Thanks to all for the advice, I will see what varieties I can get hold of. Buce has only recently become known over here in italy and the choice is still limited. As explained I probably will be waiting best part of 2 years before getting the plants so plenty of time to do my research


----------



## Krispyplants (Apr 15, 2014)

The only concern would be water temperature affecting the plant. I'm interested in this sepecific topic as well.


----------



## II Knucklez II (Oct 31, 2011)

I have the same question because I want to add buce to my 180g discus tank and from what I have read the only issue would be temp. Seems a lot of people say the highest temp. they can take is around 82 F, which would be on the low end for discus but will work none the less.

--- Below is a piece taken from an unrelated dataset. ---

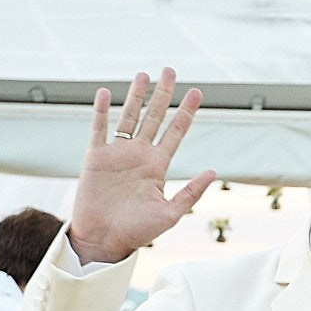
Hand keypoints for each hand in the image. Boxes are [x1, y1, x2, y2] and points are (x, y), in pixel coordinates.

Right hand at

I will be adding some buce to my 180g to see how it fairs and hopefully it does good.


----------



## Paul Sabucchi (Feb 19, 2017)

Hi, just as a trial in June i ordered two buce plants and put them in my comunity tank (where the anubias thrive). Over the following 2 months all the leaves have fallen off and not regrown since so I believe they are positively kaputt. So still looking for epiphytes to attach to the top branches. Due to being si close to the surface loghtung will be good but not much headroom so U need sonething that stays short. Besides anubia bonsai or mosses would Staurogyne or Ecinodorus (or whatever it is called nowdays) tenellus micro grow if glued to wood? At least the little discus are growing well...just another year or so of daily 80% water changes to go. Ciao


----------